===== The data

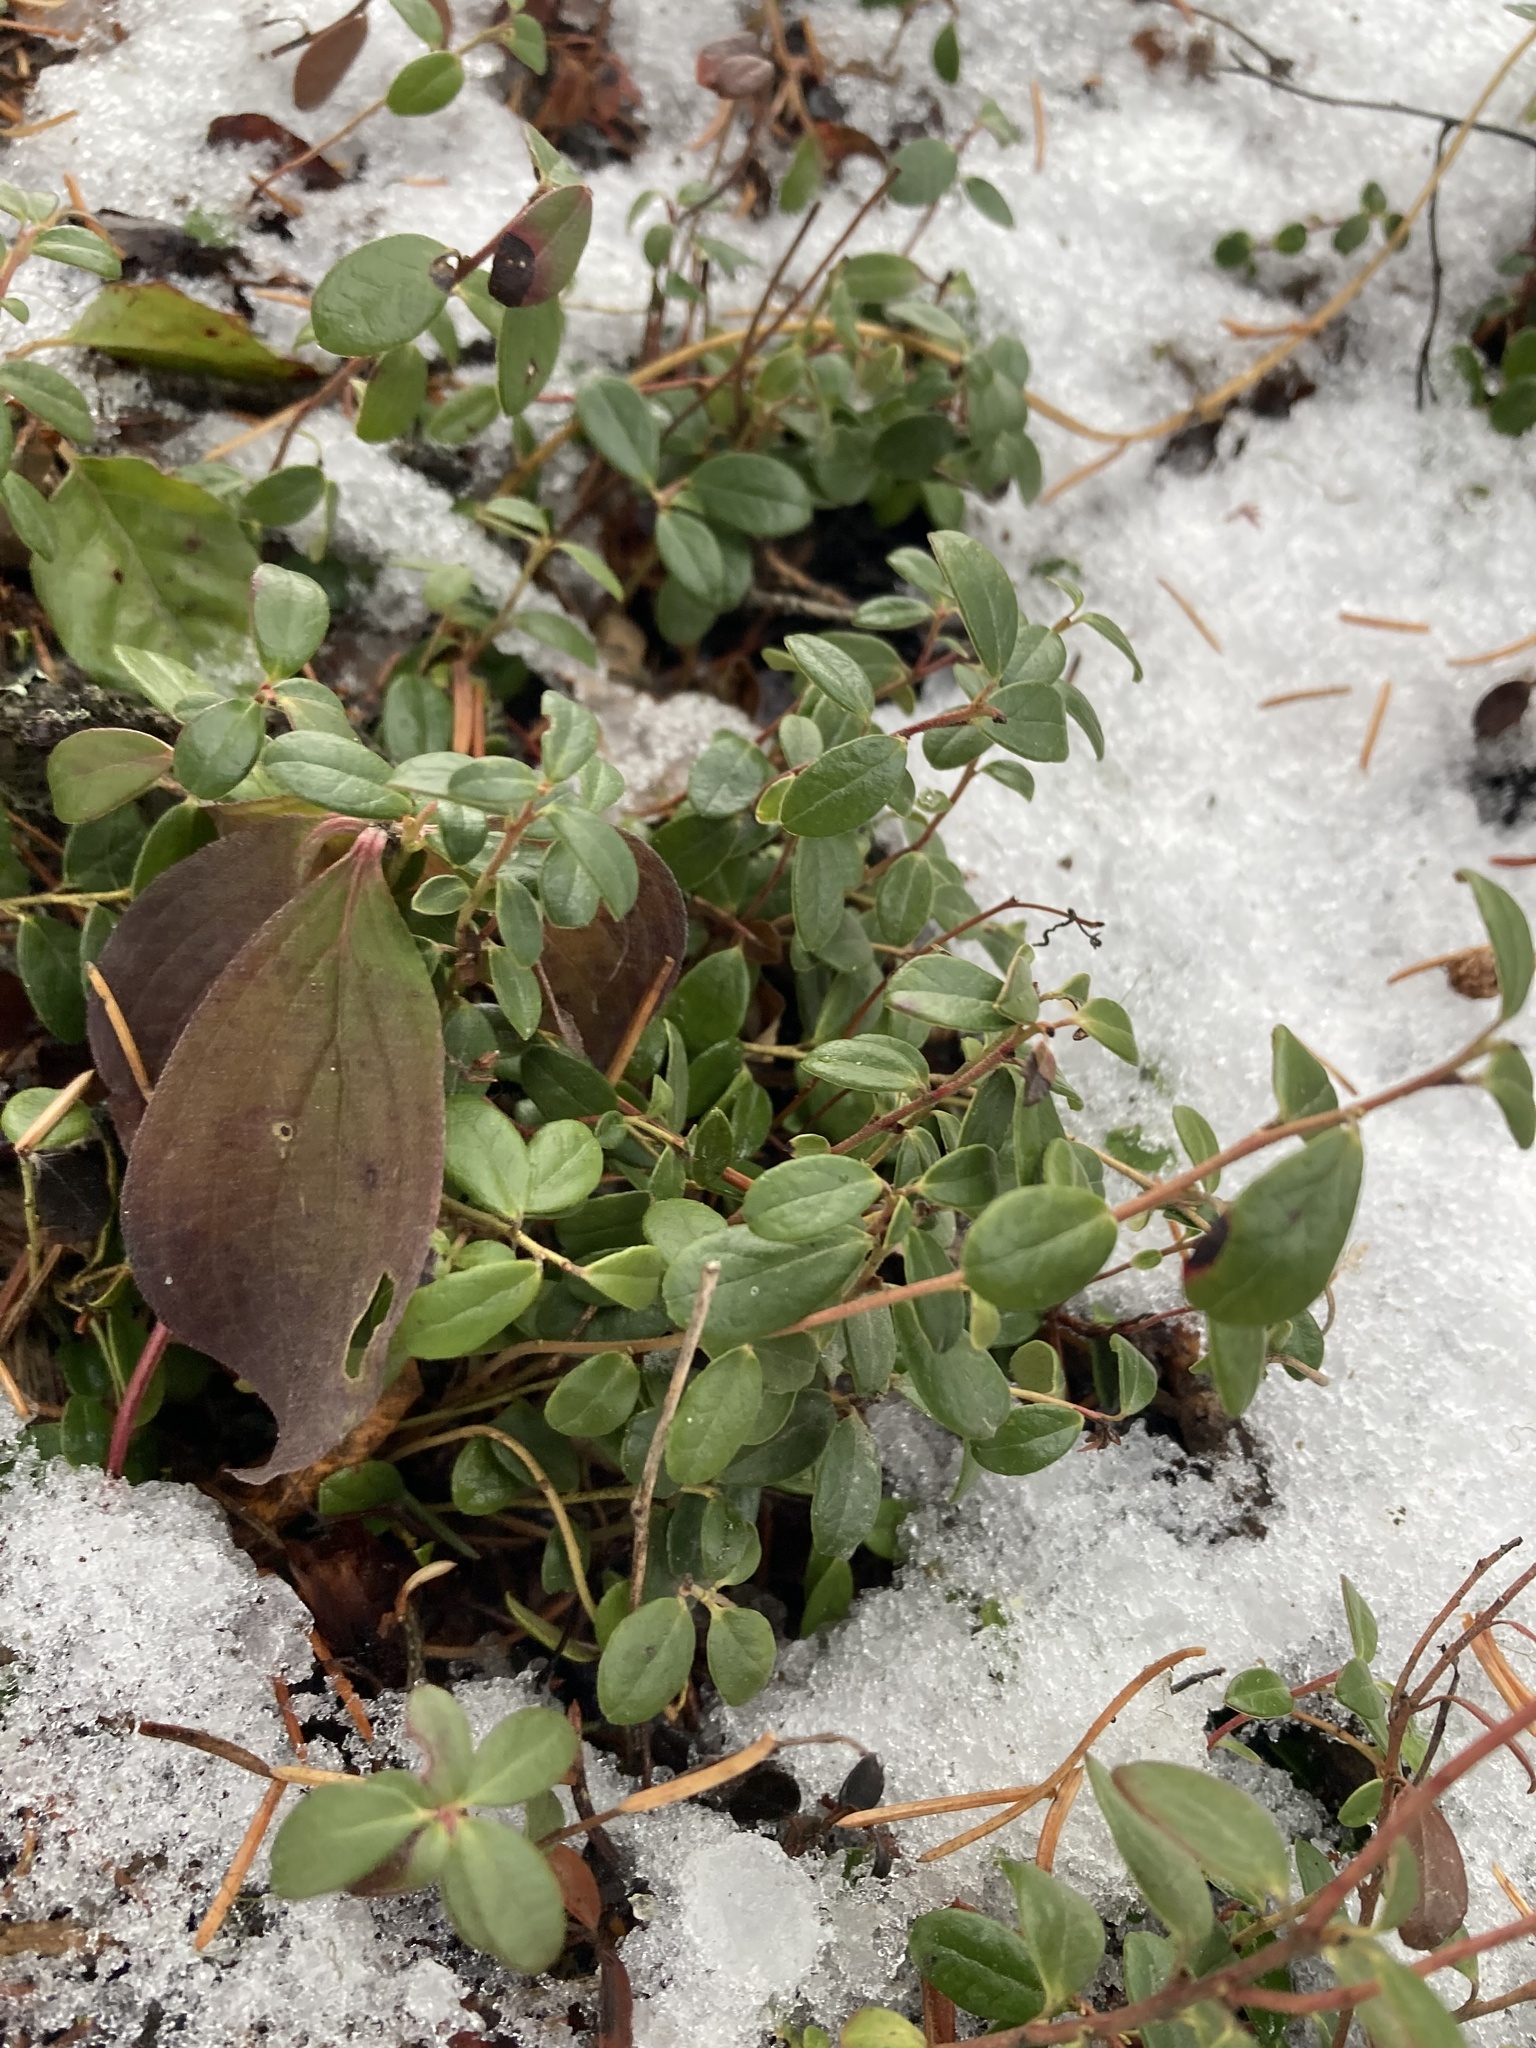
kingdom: Plantae
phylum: Tracheophyta
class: Magnoliopsida
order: Ericales
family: Ericaceae
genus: Vaccinium
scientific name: Vaccinium vitis-idaea
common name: Cowberry
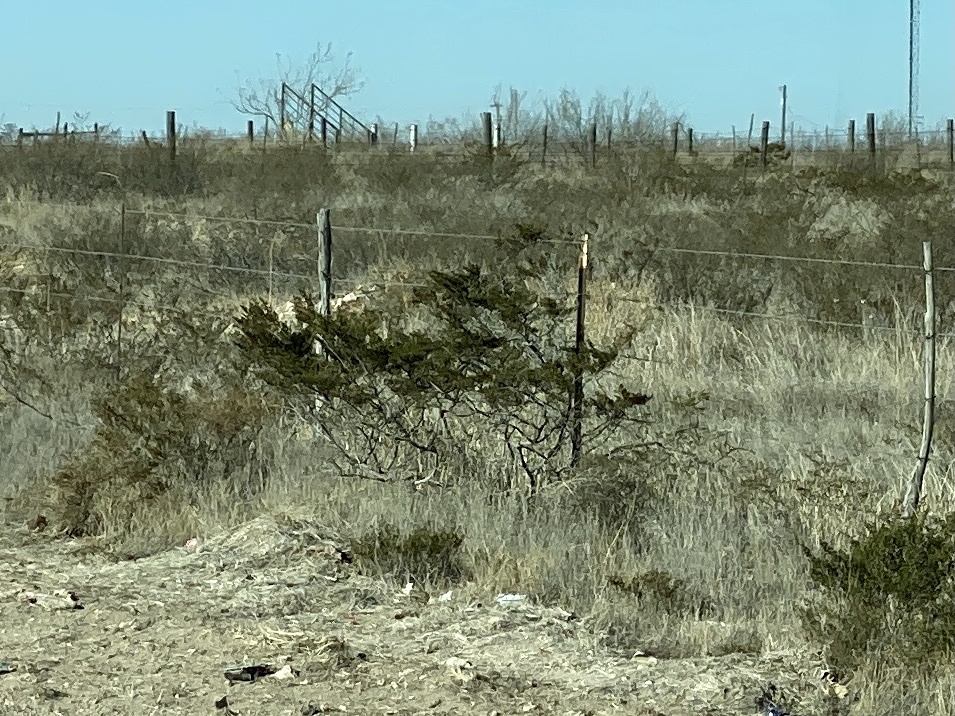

==========

* [What the task asks]
Render the listing, from the line containing "class: Magnoliopsida" through the end, as a Markdown table with the columns No. and Entry, one numbered row per line. Skip blank lines and leave the pictures out.

* [Result for this task]
| No. | Entry |
|---|---|
| 1 | class: Magnoliopsida |
| 2 | order: Ericales |
| 3 | family: Ericaceae |
| 4 | genus: Vaccinium |
| 5 | scientific name: Vaccinium vitis-idaea |
| 6 | common name: Cowberry |